SELECTED PASSAGE »
..............................

All 24 seats in the Legislative Council
- Turnout: 80.09% (▲9.96pp)
|  | First party | Second party |
| Leader | Eric Williams | Bhadase Sagan Maraj |
| Party | PNM | PDP |
| Leader since | 1955 | 1953 |
| Seats won | 13 | 5 |
| Percentage | 39.75% | 20.85% |
|  | Third party | Fourth party |
| Leader | Tubal Uriah Butler | A. P. T. James |
| Party | Butler Party | TLP–NDP |
| Leader since | 1936 |  |
| Last election | 6 | 2 |
| Seats won | 2 | 2 |
| Percentage | 11.75% | 5.18% |
| Chief Minister before election Albert Gomes (Party of Political Progress Groups) | Subsequent Chief Minister Eric Williams (People's National Movement) |

= 1956 Trinidad and Tobago general election =

General elections were held in Trinidad and Tobago on 24 September 1956. 129 candidates from nine political parties contested for 24 seats in the legislative council. The result was a victory for the People's National Movement, which won 13 of the 24 seats. Voter turnout was 80.1%.

..............................

DATA »
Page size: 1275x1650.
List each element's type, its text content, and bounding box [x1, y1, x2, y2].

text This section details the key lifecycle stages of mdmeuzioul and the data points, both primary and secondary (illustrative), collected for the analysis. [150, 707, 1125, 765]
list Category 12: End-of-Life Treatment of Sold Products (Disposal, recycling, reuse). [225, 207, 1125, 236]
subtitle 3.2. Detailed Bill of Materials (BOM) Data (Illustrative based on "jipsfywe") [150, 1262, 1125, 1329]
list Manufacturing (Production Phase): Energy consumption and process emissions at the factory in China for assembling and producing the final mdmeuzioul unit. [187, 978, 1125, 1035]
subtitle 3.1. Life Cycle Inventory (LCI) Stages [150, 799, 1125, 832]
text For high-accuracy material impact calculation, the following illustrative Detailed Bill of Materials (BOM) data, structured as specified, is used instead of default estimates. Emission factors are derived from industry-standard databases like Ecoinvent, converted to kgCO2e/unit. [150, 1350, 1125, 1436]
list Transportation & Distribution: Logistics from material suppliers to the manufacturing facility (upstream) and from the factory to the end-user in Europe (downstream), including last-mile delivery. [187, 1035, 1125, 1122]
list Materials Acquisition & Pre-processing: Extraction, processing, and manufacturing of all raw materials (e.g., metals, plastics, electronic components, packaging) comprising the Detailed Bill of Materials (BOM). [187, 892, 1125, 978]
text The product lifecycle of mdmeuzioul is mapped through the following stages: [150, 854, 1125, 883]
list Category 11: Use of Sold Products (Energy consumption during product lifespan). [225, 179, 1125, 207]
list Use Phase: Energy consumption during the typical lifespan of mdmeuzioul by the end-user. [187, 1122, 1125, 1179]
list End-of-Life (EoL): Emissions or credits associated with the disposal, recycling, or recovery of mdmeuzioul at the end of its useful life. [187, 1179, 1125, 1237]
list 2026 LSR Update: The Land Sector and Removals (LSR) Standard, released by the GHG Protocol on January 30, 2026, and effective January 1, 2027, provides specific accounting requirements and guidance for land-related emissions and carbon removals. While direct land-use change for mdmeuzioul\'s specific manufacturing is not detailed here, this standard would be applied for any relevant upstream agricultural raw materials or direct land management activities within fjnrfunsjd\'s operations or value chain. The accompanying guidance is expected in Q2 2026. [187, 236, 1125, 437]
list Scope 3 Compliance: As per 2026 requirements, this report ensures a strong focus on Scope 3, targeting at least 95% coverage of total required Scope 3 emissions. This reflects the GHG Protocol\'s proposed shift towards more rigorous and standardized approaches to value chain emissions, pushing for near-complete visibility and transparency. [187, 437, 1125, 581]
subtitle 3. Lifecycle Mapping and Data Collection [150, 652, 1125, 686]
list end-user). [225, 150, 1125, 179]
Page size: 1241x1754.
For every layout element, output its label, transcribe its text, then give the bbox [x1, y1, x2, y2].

..............................

EXERCISE PROMPT » Summarize the passage on the 1956 Trinidad and Tobago general election in two sentences.

SOLUTION TO THIS PROBLEM » On 24 September 1956, 129 candidates from nine political parties contested the 24 seats of Trinidad and Tobago's Legislative Council, with voter turnout at 80.1%. The People's National Movement, led by Eric Williams, won 13 of the 24 seats, and Williams succeeded Albert Gomes as Chief Minister.